-- To-do item --
Through to the final line, write out the records below exactly, omitting any images they contain.

-- Exercise data --

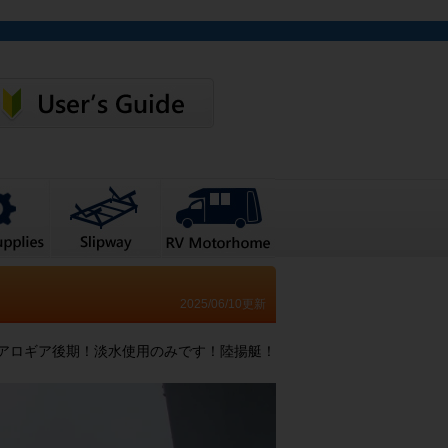
2025/06/10更新
アロギア後期！淡水使用のみです！陸揚艇！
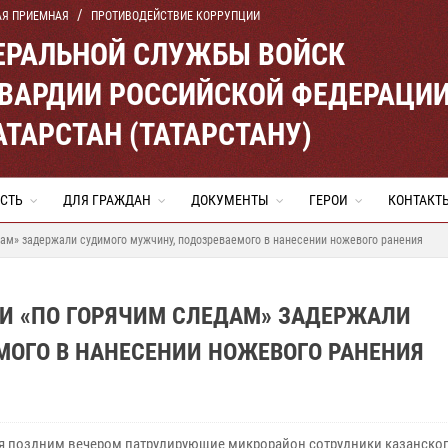
АЯ ПРИЕМНАЯ
ПРОТИВОДЕЙСТВИЕ КОРРУПЦИИ
ЕРАЛЬНОЙ СЛУЖБЫ ВОЙСК
ВАРДИИ РОССИЙСКОЙ ФЕДЕРАЦИ
АТАРСТАН (ТАТАРСТАНУ)
СТЬ
ДЛЯ ГРАЖДАН
ДОКУМЕНТЫ
ГЕРОИ
КОНТАКТ
дам» задержали судимого мужчину, подозреваемого в нанесении ножевого ранения
ИИ «ПО ГОРЯЧИМ СЛЕДАМ» ЗАДЕРЖАЛИ
МОГО В НАНЕСЕНИИ НОЖЕВОГО РАНЕНИЯ
ря поздним вечером патрулирующие микрорайон сотрудники казанско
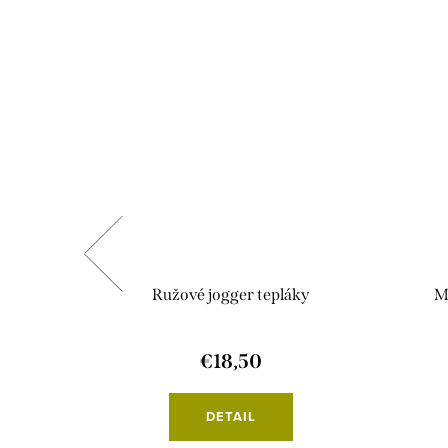
nedá
Ružové jogger tepláky
M
€18,50
DETAIL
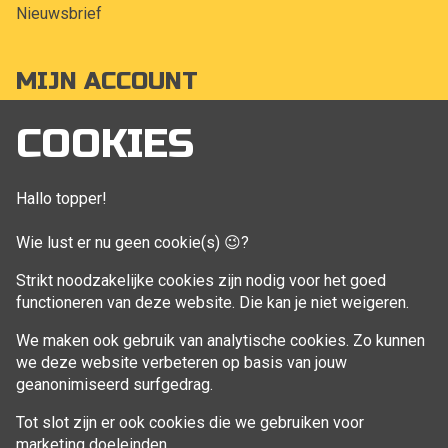
Nieuwsbrief
MIJN ACCOUNT
Mijn account
COOKIES
Bestellingen
Klant adressen
Hallo topper!
Winkelwagen
Wie lust er nu geen cookie(s) 😉?
Aankoop beheren
Strikt noodzakelijke cookies zijn nodig voor het goed
functioneren van deze website. Die kan je niet weigeren.
VOLG MIJ
We maken ook gebruik van analytische cookies. Zo kunnen
Facebook
we deze website verbeteren op basis van jouw
geanonimiseerd surfgedrag.
Tot slot zijn er ook cookies die we gebruiken voor
marketing doeleinden.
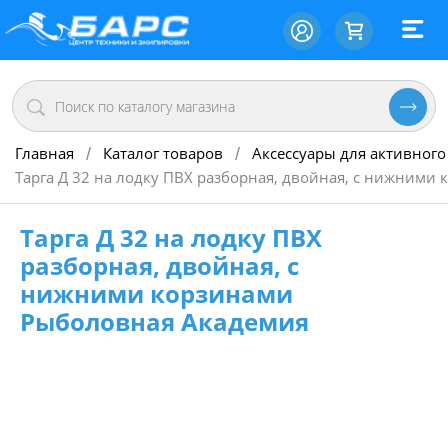
Главная
Каталог товаров
Аксессуары для активного
/
/
Тарга Д 32 на лодку ПВХ разборная, двойная, с нижним
Тарга Д 32 на лодку ПВХ
разборная, двойная, с
нижними корзинами
Рыболовная Академия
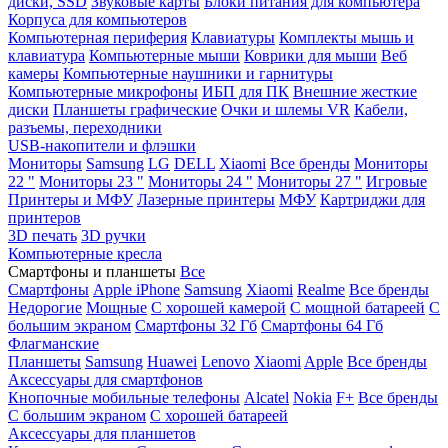
диски, SSD
Звуковые карты
Блоки питания для компьютера
Корпуса для компьютеров
Компьютерная периферия
Клавиатуры
Комплекты мышь и
клавиатура
Компьютерные мыши
Коврики для мыши
Веб
камеры
Компьютерные наушники и гарнитуры
Компьютерные микрофоны
ИБП для ПК
Внешние жесткие
диски
Планшеты графические
Очки и шлемы VR
Кабели,
разъемы, переходники
USB-накопители и флэшки
Мониторы
Samsung
LG
DELL
Xiaomi
Все бренды
Мониторы
22 "
Мониторы 23 "
Мониторы 24 "
Мониторы 27 "
Игровые
Принтеры и МФУ
Лазерные принтеры
МФУ
Картриджи для
принтеров
3D печать
3D ручки
Компьютерные кресла
Смартфоны и планшеты
Все
Смартфоны
Apple iPhone
Samsung
Xiaomi
Realme
Все бренды
Недорогие
Мощные
С хорошей камерой
С мощной батареей
С
большим экраном
Смартфоны 32 Гб
Смартфоны 64 Гб
Флагманские
Планшеты
Samsung
Huawei
Lenovo
Xiaomi
Apple
Все бренды
Аксессуары для смартфонов
Кнопочные мобильные телефоны
Alcatel
Nokia
F+
Все бренды
С большим экраном
С хорошей батареей
Аксессуары для планшетов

-- Result of this exercise --
2025/06/10更新
アロギア後期！淡水使用のみです！陸揚艇！
АЯ ПРИЕМНАЯ
ПРОТИВОДЕЙСТВИЕ КОРРУПЦИИ
ЕРАЛЬНОЙ СЛУЖБЫ ВОЙСК
ВАРДИИ РОССИЙСКОЙ ФЕДЕРАЦИ
АТАРСТАН (ТАТАРСТАНУ)
СТЬ
ДЛЯ ГРАЖДАН
ДОКУМЕНТЫ
ГЕРОИ
КОНТАКТ
дам» задержали судимого мужчину, подозреваемого в нанесении ножевого ранения
ИИ «ПО ГОРЯЧИМ СЛЕДАМ» ЗАДЕРЖАЛИ
МОГО В НАНЕСЕНИИ НОЖЕВОГО РАНЕНИЯ
ря поздним вечером патрулирующие микрорайон сотрудники казанско
nedá
Ružové jogger tepláky
M
€18,50
DETAIL
Nieuwsbrief
MIJN ACCOUNT
Mijn account
COOKIES
Bestellingen
Klant adressen
Hallo topper!
Winkelwagen
Wie lust er nu geen cookie(s) 😉?
Aankoop beheren
Strikt noodzakelijke cookies zijn nodig voor het goed
functioneren van deze website. Die kan je niet weigeren.
VOLG MIJ
We maken ook gebruik van analytische cookies. Zo kunnen
Facebook
we deze website verbeteren op basis van jouw
geanonimiseerd surfgedrag.
Tot slot zijn er ook cookies die we gebruiken voor
marketing doeleinden.
Главная
Каталог товаров
Аксессуары для активного
/
/
Тарга Д 32 на лодку ПВХ разборная, двойная, с нижним
Тарга Д 32 на лодку ПВХ
разборная, двойная, с
нижними корзинами
Рыболовная Академия
диски, SSD
Звуковые карты
Блоки питания для компьютера
Корпуса для компьютеров
Компьютерная периферия
Клавиатуры
Комплекты мышь и
клавиатура
Компьютерные мыши
Коврики для мыши
Веб
камеры
Компьютерные наушники и гарнитуры
Компьютерные микрофоны
ИБП для ПК
Внешние жесткие
диски
Планшеты графические
Очки и шлемы VR
Кабели,
разъемы, переходники
USB-накопители и флэшки
Мониторы
Samsung
LG
DELL
Xiaomi
Все бренды
Мониторы
22 "
Мониторы 23 "
Мониторы 24 "
Мониторы 27 "
Игровые
Принтеры и МФУ
Лазерные принтеры
МФУ
Картриджи для
принтеров
3D печать
3D ручки
Компьютерные кресла
Смартфоны и планшеты
Все
Смартфоны
Apple iPhone
Samsung
Xiaomi
Realme
Все бренды
Недорогие
Мощные
С хорошей камерой
С мощной батареей
С
большим экраном
Смартфоны 32 Гб
Смартфоны 64 Гб
Флагманские
Планшеты
Samsung
Huawei
Lenovo
Xiaomi
Apple
Все бренды
Аксессуары для смартфонов
Кнопочные мобильные телефоны
Alcatel
Nokia
F+
Все бренды
С большим экраном
С хорошей батареей
Аксессуары для планшетов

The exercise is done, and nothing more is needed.